Records from a data source:
§ §

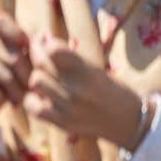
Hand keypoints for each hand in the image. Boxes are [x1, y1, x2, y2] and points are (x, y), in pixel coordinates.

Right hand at [0, 15, 31, 139]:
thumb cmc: (6, 81)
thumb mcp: (20, 63)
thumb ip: (31, 49)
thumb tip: (44, 33)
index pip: (0, 22)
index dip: (15, 33)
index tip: (26, 49)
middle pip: (13, 57)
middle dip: (28, 77)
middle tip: (34, 90)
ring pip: (6, 76)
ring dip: (18, 92)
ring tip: (23, 99)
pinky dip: (6, 100)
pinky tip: (10, 103)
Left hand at [26, 35, 145, 147]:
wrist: (128, 120)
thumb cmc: (110, 89)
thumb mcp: (95, 69)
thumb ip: (70, 57)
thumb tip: (44, 40)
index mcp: (89, 72)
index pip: (54, 50)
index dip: (44, 41)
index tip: (45, 38)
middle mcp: (77, 89)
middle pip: (41, 63)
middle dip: (36, 52)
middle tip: (38, 50)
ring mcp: (68, 107)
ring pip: (35, 81)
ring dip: (36, 77)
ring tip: (43, 76)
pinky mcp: (61, 122)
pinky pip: (33, 107)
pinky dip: (31, 100)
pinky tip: (39, 97)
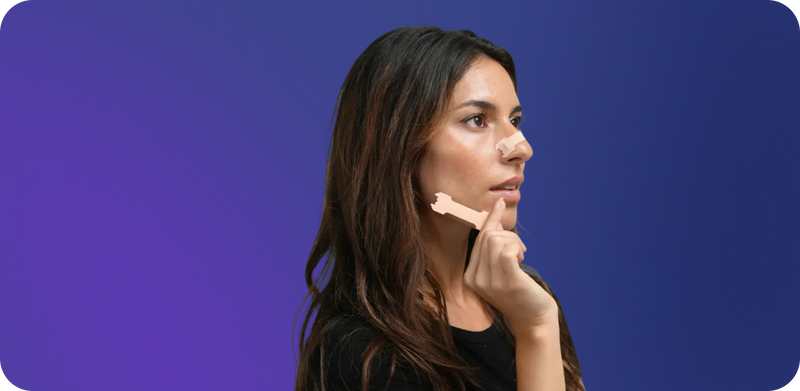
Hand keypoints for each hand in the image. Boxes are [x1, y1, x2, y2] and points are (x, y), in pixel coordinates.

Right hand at [464, 198, 557, 331]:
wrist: (533, 320)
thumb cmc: (519, 292)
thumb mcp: (499, 269)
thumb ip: (493, 248)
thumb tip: (494, 218)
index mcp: (470, 277)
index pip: (478, 240)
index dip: (490, 220)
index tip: (500, 203)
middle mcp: (476, 280)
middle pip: (487, 237)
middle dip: (507, 235)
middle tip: (520, 249)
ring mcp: (491, 282)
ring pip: (496, 240)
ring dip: (513, 241)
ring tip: (521, 255)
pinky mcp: (509, 282)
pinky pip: (506, 250)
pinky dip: (515, 247)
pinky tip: (521, 258)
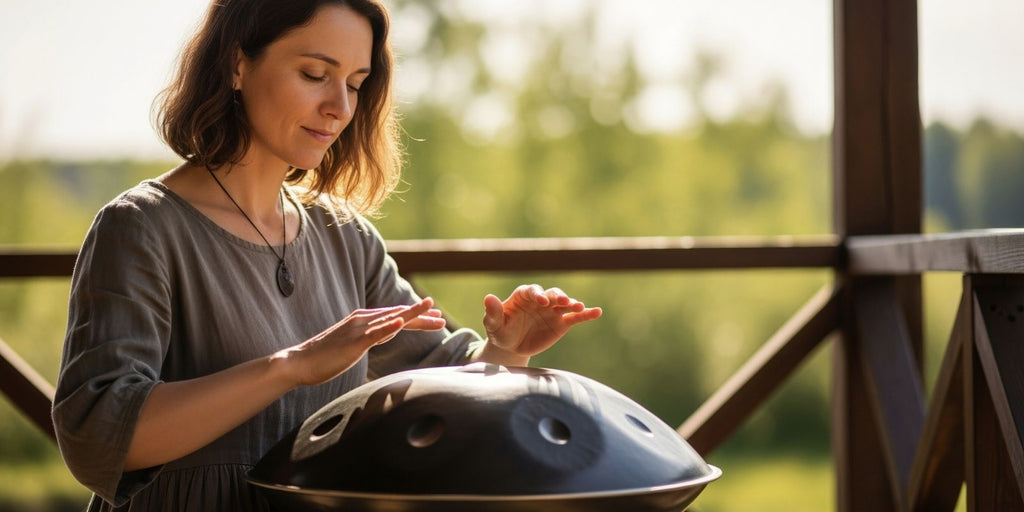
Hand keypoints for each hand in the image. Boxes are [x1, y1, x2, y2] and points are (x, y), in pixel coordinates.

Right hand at [281, 298, 444, 385]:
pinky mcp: (352, 343)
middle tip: (441, 318)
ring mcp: (358, 330)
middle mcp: (363, 320)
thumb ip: (371, 337)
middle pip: (398, 315)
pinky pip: (374, 334)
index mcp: (363, 320)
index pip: (395, 316)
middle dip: (421, 316)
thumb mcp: (353, 345)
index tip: (435, 318)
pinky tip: (401, 323)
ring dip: (412, 314)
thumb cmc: (324, 357)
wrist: (299, 362)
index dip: (417, 317)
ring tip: (429, 309)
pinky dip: (388, 327)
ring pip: (390, 320)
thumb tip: (387, 334)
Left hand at [481, 285, 601, 363]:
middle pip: (551, 294)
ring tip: (579, 307)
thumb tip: (488, 297)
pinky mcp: (562, 323)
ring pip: (565, 304)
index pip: (532, 291)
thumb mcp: (494, 324)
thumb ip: (493, 312)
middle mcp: (540, 300)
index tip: (541, 301)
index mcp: (523, 296)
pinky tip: (597, 312)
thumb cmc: (500, 332)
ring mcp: (553, 311)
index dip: (537, 294)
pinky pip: (576, 318)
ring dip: (573, 303)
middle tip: (562, 301)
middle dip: (557, 297)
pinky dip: (586, 314)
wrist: (512, 347)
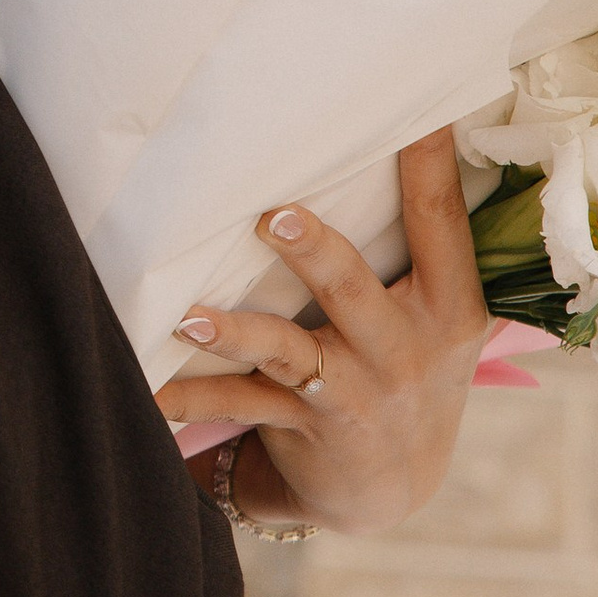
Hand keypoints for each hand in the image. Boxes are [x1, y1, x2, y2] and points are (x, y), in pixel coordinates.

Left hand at [155, 130, 488, 535]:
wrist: (392, 487)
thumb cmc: (404, 365)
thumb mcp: (439, 316)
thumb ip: (421, 246)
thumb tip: (391, 129)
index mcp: (447, 305)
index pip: (440, 221)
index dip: (430, 164)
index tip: (416, 109)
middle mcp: (405, 348)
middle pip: (353, 288)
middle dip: (313, 253)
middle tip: (271, 216)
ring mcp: (354, 392)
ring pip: (289, 353)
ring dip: (238, 334)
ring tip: (192, 317)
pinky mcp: (306, 425)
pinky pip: (241, 403)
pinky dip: (192, 397)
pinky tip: (150, 389)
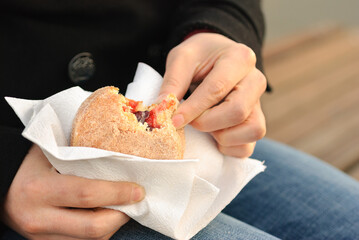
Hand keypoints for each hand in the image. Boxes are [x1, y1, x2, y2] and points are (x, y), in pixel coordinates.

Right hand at [1, 144, 144, 239]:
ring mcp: (41, 237)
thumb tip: (120, 157)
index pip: (87, 194)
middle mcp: (39, 218)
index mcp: (39, 189)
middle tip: (135, 200)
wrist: (3, 189)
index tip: (138, 190)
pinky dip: (100, 233)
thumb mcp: (50, 153)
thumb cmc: (30, 165)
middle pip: (93, 227)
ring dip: (114, 225)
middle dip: (122, 215)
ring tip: (124, 207)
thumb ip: (80, 156)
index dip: (117, 193)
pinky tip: (107, 217)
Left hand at [159, 33, 266, 157]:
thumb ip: (173, 82)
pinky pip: (248, 146)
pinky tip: (213, 136)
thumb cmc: (200, 56)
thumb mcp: (182, 58)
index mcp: (240, 58)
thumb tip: (162, 109)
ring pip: (251, 130)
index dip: (193, 108)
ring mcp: (259, 104)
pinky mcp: (256, 123)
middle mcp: (255, 81)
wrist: (216, 57)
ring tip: (204, 125)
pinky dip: (228, 147)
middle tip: (189, 121)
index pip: (217, 89)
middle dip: (206, 123)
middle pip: (237, 111)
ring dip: (221, 136)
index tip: (174, 120)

§ §

Required work = Any pictures above are to be left out. Retype the rest of the records exactly.

Completed task =
Hand keypoints for each hand in the image. Boxes are [x1, y1, x2, y2] and points are (x, y), in pixel coordinates.

Right hand at [0, 15, 31, 139]:
thumb cmc: (6, 81)
thumb mcp: (20, 63)
thumb ip: (31, 49)
thumb tip: (44, 33)
index pip: (0, 22)
index dip: (15, 33)
index tip: (26, 49)
middle pip: (13, 57)
middle dip: (28, 77)
middle tip: (34, 90)
ring pip: (6, 76)
ring dip: (18, 92)
ring tip: (23, 99)
pinky dip: (6, 100)
pinky tip: (10, 103)
Left hand at [26, 35, 145, 147]:
wrist: (128, 120)
thumb cmc: (110, 89)
thumb mcp: (95, 69)
thumb ip: (70, 57)
thumb tip: (44, 40)
index mcp: (89, 72)
index pip: (54, 50)
index dip: (44, 41)
index tip: (45, 38)
middle mcp: (77, 89)
middle pip: (41, 63)
middle dip: (36, 52)
middle tip: (38, 50)
ring mcp: (68, 107)
ring pip: (35, 81)
ring dip: (36, 77)
ring tip: (43, 76)
pinky mcp: (61, 122)
pinky pip: (33, 107)
pinky dip: (31, 100)
pinky tip: (39, 97)
Hand keypoints for each hand in the image. Boxes are [x1, y1, x2, y2] and points are (x, y), in pixel coordinates.

Right hand at [464, 198, 557, 331]:
wrist: (533, 320)
thumb cmc: (519, 292)
thumb mcp: (499, 269)
thumb ip: (493, 248)
thumb tip: (494, 218)
index mcp: (470, 277)
index pip: (478, 240)
index dip: (490, 220)
index tip: (500, 203)
middle mcp: (476, 280)
middle pip: (487, 237)
middle dip: (507, 235)
middle tip: (520, 249)
ring mcp: (491, 282)
ring pip: (496, 240)
ring dip: (513, 241)
ring tip: (521, 255)
pinky mcp: (509, 282)
pinky pip: (506, 250)
pinky dip: (515, 247)
pinky tip: (521, 258)
Hand keypoints for each hand in the image. Boxes are [x1, y1, x2, y2] and points are (x, y), in pixel coordinates.

Right hand at [281, 298, 444, 385]:
pinky mcp: (352, 343)
middle tip: (441, 318)
ring mcp: (358, 330)
middle mcp: (363, 320)
thumb ip: (371, 337)
middle pip: (398, 315)
pinky pip: (374, 334)
index mcp: (363, 320)
index pip: (395, 316)
middle dip: (421, 316)
thumb mcp: (353, 345)
index tip: (435, 318)
pinky tip: (401, 323)
ring dip: (412, 314)
thumb cmc: (324, 357)
wrist: (299, 362)
index dip: (417, 317)
ring tip: (429, 309)
pinky dip: (388, 327)
ring pip: (390, 320)
thumb tip: (387, 334)
Left hand at [481, 285, 601, 363]:
middle pip: (551, 294)
ring tip: (579, 307)
thumb tip: (488, 297)
pinky mcp: (562, 323)
ring pip: (565, 304)
index pip: (532, 291)
thumb mcp: (494, 324)
thumb ip: (493, 312)
middle mcp: (540, 300)
index tip: (541, 301)
index mcp: (523, 296)
pinky tip: (597, 312)
thumb cmc: (500, 332)
ring mcp: (553, 311)
index dip: (537, 294)
pinky pip: (576, 318)
ring dip: (573, 303)
middle tip: (562, 301)
middle dip: (557, 297)
pinky dip: (586, 314)
wrist: (512, 347)
Hand keypoints for each hand in the image. Boxes are [x1, y1, x2, y2] and points are (x, y), in pixel coordinates.

Left hand at [155, 130, 488, 535]:
wrist: (392, 487)
thumb cmc: (404, 365)
thumb mcp: (439, 316)
thumb ip: (421, 246)
thumb tip: (391, 129)
index mcp: (447, 305)
index pip: (440, 221)
index dip: (430, 164)
index tip: (416, 109)
middle mcp: (405, 348)
middle pip: (353, 288)
middle dip: (313, 253)
middle tip: (271, 216)
ring mcp: (354, 392)
ring pip: (289, 353)
ring dip: (238, 334)
ring tip: (192, 317)
pinky mcp: (306, 425)
pinky pip: (241, 403)
pinky dip: (192, 397)
pinky tip: (150, 389)
Hand keypoints for each hand in the image. Boxes are [x1, y1, x2, y2] and points are (x, y), in pixel coordinates.

Right hand at [1, 144, 144, 239]:
ring mcp: (41, 237)
thumb tip: (120, 157)
index pip: (87, 194)
middle mcp: (39, 218)
index mcp: (39, 189)
middle tip: (135, 200)
wrist: (3, 189)
index tip: (138, 190)
pinky dip: (100, 233)
thumb mcp: (50, 153)
thumb cmc: (30, 165)
middle pip: (93, 227)
ring dip: (114, 225)
middle dip: (122, 215)
ring tip: (124, 207)
thumb ip: (80, 156)
index dip: (117, 193)
pinky tip: (107, 217)
Left hand at [159, 33, 266, 157]:
thumb ip: (173, 82)
pinky pip: (248, 146)
pinky tip: (213, 136)
thumb cmc: (200, 56)
thumb mcp: (182, 58)
index mcp: (240, 58)
thumb tip: (162, 109)
ring pip: (251, 130)
index dip: (193, 108)
ring mcp: (259, 104)
pinky mcp: (256, 123)
middle mcp: (255, 81)
wrist: (216, 57)
ring tip: (204, 125)
pinky dip: (228, 147)
middle tip: (189, 121)
index pip: (217, 89)
middle dip: (206, 123)
middle pip: (237, 111)
ring dip: (221, 136)
index tip: (174, 120)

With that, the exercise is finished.